Collected data

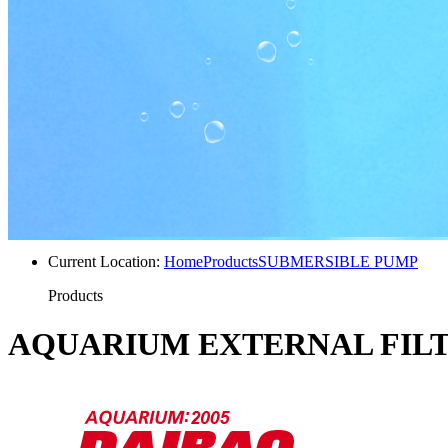
Current Location:
Home
Products
SUBMERSIBLE PUMP
Products
AQUARIUM EXTERNAL FIL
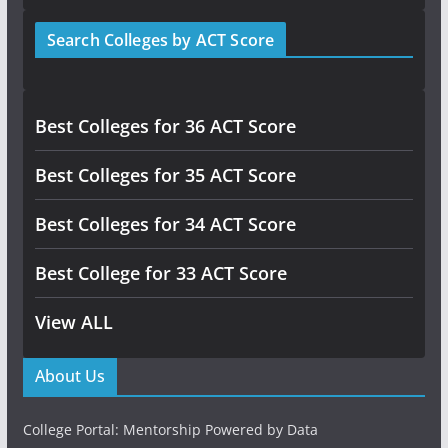
Search Colleges by ACT Score
Best Colleges for 36 ACT Score
Best Colleges for 35 ACT Score
Best Colleges for 34 ACT Score
Best College for 33 ACT Score
View ALL
About Us
College Portal: Mentorship Powered by Data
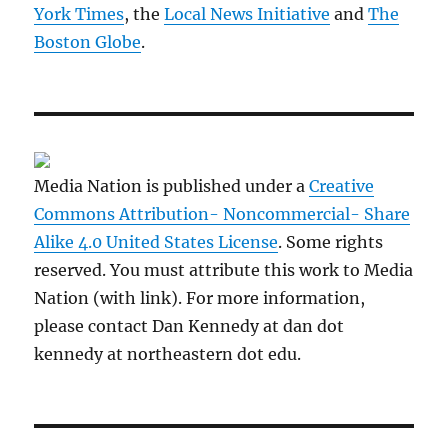
York Times
, the
Local News Initiative
and
The
Boston Globe
.
Media Nation is published under a
Creative
Commons Attribution- Noncommercial- Share
Alike 4.0 United States License
. Some rights
reserved. You must attribute this work to Media
Nation (with link). For more information,
please contact Dan Kennedy at dan dot
kennedy at northeastern dot edu.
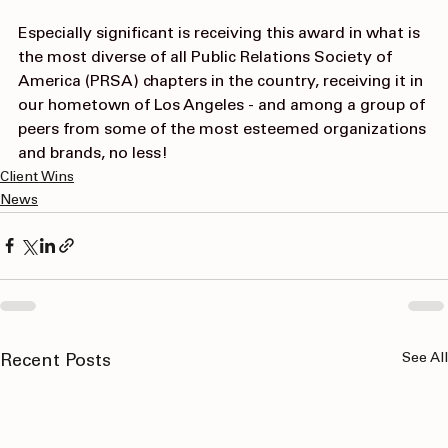
Especially significant is receiving this award in what is 
the most diverse of all 
Public Relations Society of 
America (PRSA)
 chapters in the country, receiving it in 
our hometown of Los Angeles - and among a group of 
peers from some of the most esteemed organizations 
and brands, no less!
Client Wins
News
See All
Recent Posts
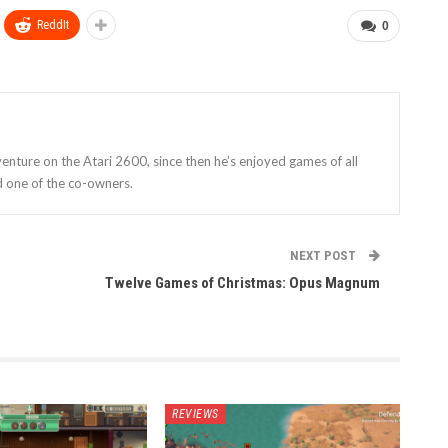
ReddIt
0
enture on the Atari 2600, since then he’s enjoyed games of all
d one of the co-owners.
NEXT POST
Twelve Games of Christmas: Opus Magnum
REVIEWS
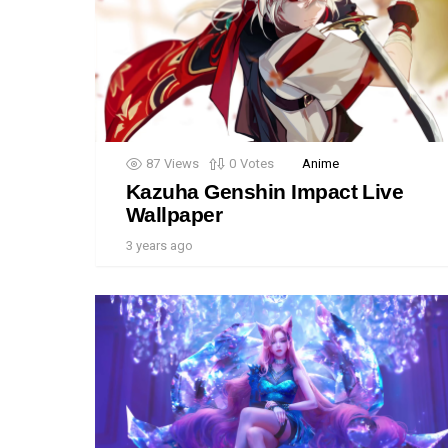
87
Views
0
Votes
Anime
Kazuha Genshin Impact Live
Wallpaper
3 years ago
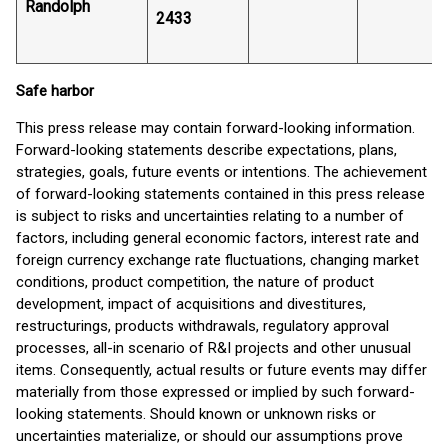
Randolph
2433
Safe harbor
This press release may contain forward-looking information.
Forward-looking statements describe expectations, plans,
strategies, goals, future events or intentions. The achievement
of forward-looking statements contained in this press release
is subject to risks and uncertainties relating to a number of
factors, including general economic factors, interest rate and
foreign currency exchange rate fluctuations, changing market
conditions, product competition, the nature of product
development, impact of acquisitions and divestitures,
restructurings, products withdrawals, regulatory approval
processes, all-in scenario of R&I projects and other unusual
items. Consequently, actual results or future events may differ
materially from those expressed or implied by such forward-
looking statements. Should known or unknown risks or
uncertainties materialize, or should our assumptions prove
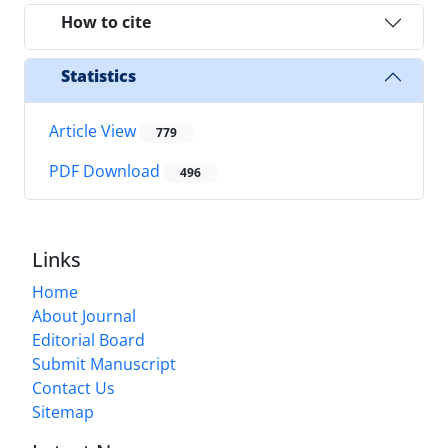
How to cite
Statistics
Article View
779
PDF Download
496
Links
Home
About Journal
Editorial Board
Submit Manuscript
Contact Us
Sitemap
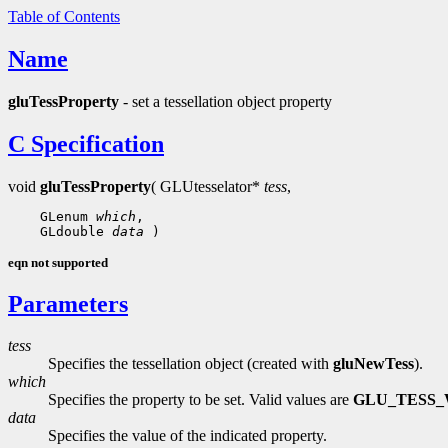
Table of Contents
Name
gluTessProperty
- set a tessellation object property
C Specification
void
gluTessProperty
( GLUtesselator*
tess
,
    GLenum 
which
,

    GLdouble 
data
eqn not supported
Parameters
tess
Specifies the tessellation object (created with
gluNewTess
).
which
Specifies the property to be set. Valid values are
GLU_TESS_
data
Specifies the value of the indicated property.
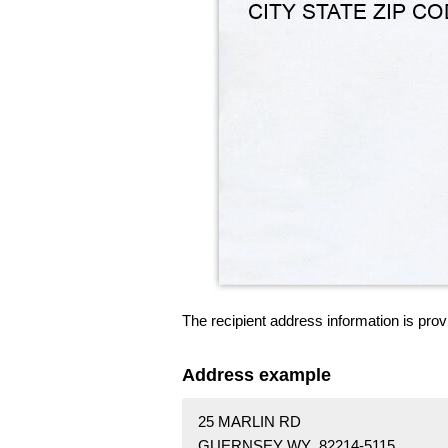
The recipient address information is prov
Address example
25 MARLIN RD
GUERNSEY WY 82214-5115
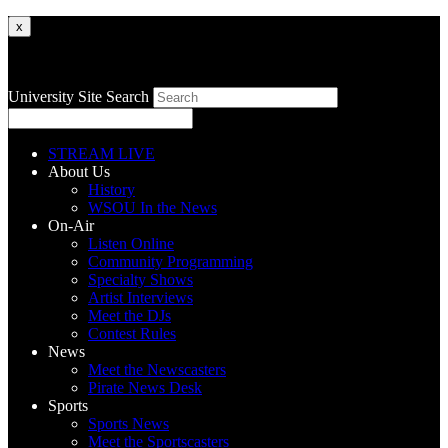
x
University Site Search
STREAM LIVE
About Us
History
WSOU In the News
On-Air
Listen Online
Community Programming
Specialty Shows
Artist Interviews
Meet the DJs
Contest Rules
News
Meet the Newscasters
Pirate News Desk
Sports
Sports News
Meet the Sportscasters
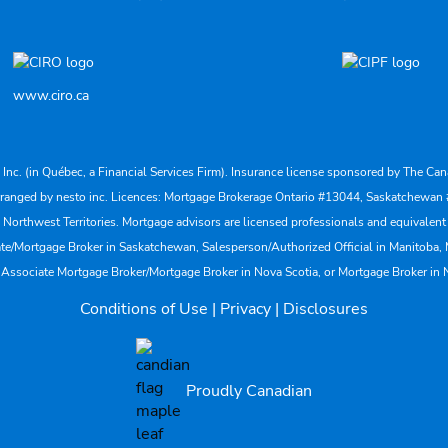
www.ciro.ca
s Inc. (in Québec, a Financial Services Firm). Insurance license sponsored by The 
nd arranged by nesto inc. Licences: Mortgage Brokerage Ontario #13044, Saskatch
rthwest Territories. Mortgage advisors are licensed professionals and equivalent 
ate/Mortgage Broker in Saskatchewan, Salesperson/Authorized Official in Manitoba
 Associate Mortgage Broker/Mortgage Broker in Nova Scotia, or Mortgage Broker in
Conditions of Use
|
Privacy
|
Disclosures
Proudly Canadian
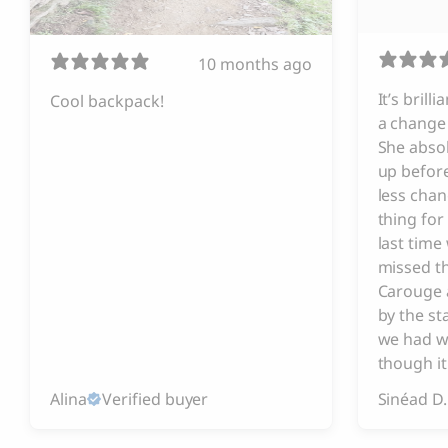
10 months ago
It’s brill
Cool backpack!
a change 
She absol
up before
less chan
thing for
last tim
missed t
Carouge 
by the s
we had w
though it
Alina
Verified buyer
Sinéad D.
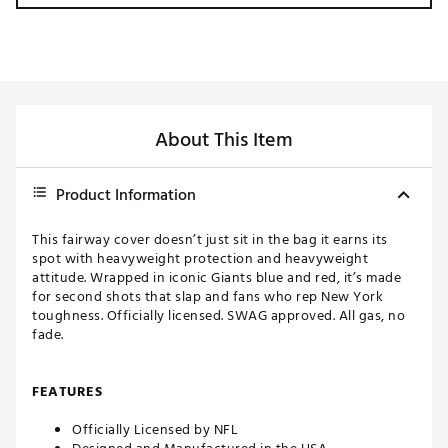
About This Item
Product Information
This fairway cover doesn’t just sit in the bag it earns its
spot with heavyweight protection and heavyweight
attitude. Wrapped in iconic Giants blue and red, it’s made
for second shots that slap and fans who rep New York
toughness. Officially licensed. SWAG approved. All gas, no
fade.
FEATURES
Officially Licensed by NFL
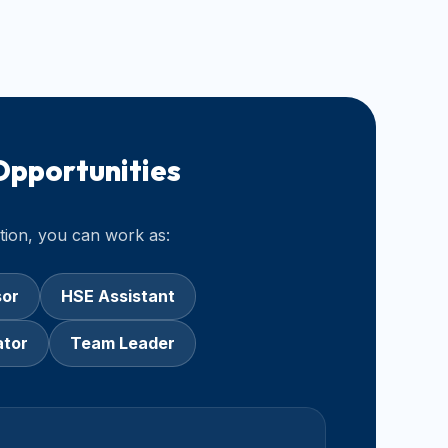
Opportunities
ation, you can work as:
sor
HSE Assistant
ator
Team Leader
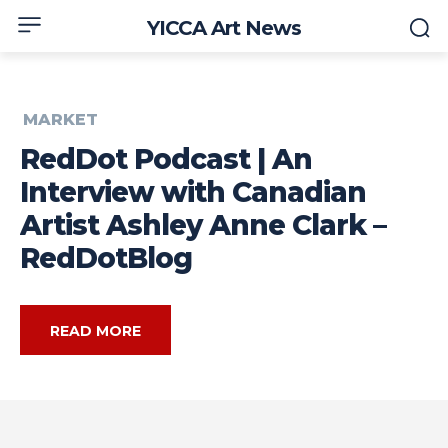
YICCA Art News
MARKET
RedDot Podcast | An
Interview with Canadian
Artist Ashley Anne Clark –
RedDotBlog
READ MORE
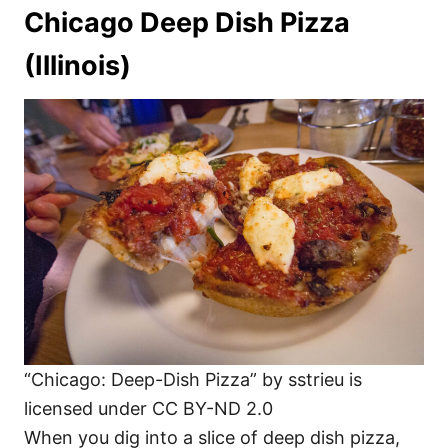
Chicago Deep Dish Pizza
(Illinois)
“Chicago: Deep-Dish Pizza” by sstrieu is
licensed under CC BY-ND 2.0
When you dig into a slice of deep dish pizza,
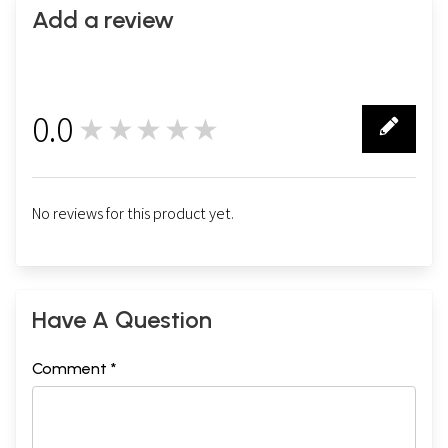
Add a review
0.0
★★★★★
0
No reviews for this product yet.
Have A Question
Comment *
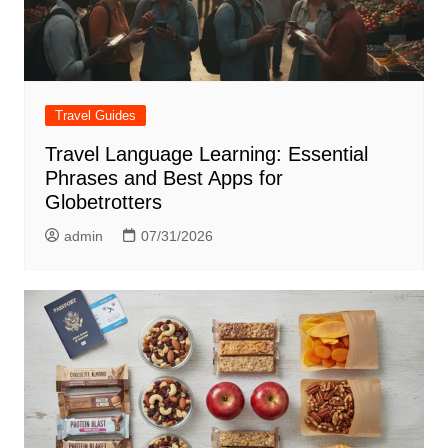
Travel Guides
Travel Language Learning: Essential
Phrases and Best Apps for
Globetrotters
admin
07/31/2026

-- Problem to work on --
Transcribe the data word for word, starting at the line that contains "Table of Contents" and stopping after the line that contains "Proudly Canadian". Leave the pictures out of your transcription.

-- Solution for this problem --
Table of Contents
Name
gluTessProperty
- set a tessellation object property
C Specification
void
gluTessProperty
( GLUtesselator*
tess
,
    GLenum 
which
,

    GLdouble 
data
eqn not supported
Parameters
tess
Specifies the tessellation object (created with
gluNewTess
).
which
Specifies the property to be set. Valid values are
GLU_TESS_
data
Specifies the value of the indicated property.
The recipient address information is prov
Address example
25 MARLIN RD
GUERNSEY WY 82214-5115
x
University Site Search
STREAM LIVE
About Us
History
WSOU In the News
On-Air
Listen Online
Community Programming
Specialty Shows
Artist Interviews
Meet the DJs
Contest Rules
News
Meet the Newscasters
Pirate News Desk
Sports
Sports News
Meet the Sportscasters
www.ciro.ca
s Inc. (in Québec, a Financial Services Firm). Insurance license sponsored by The 
nd arranged by nesto inc. Licences: Mortgage Brokerage Ontario #13044, Saskatch
rthwest Territories. Mortgage advisors are licensed professionals and equivalent 
ate/Mortgage Broker in Saskatchewan, Salesperson/Authorized Official in Manitoba
 Associate Mortgage Broker/Mortgage Broker in Nova Scotia, or Mortgage Broker in
Conditions of Use
|
Privacy
|
Disclosures
Proudly Canadian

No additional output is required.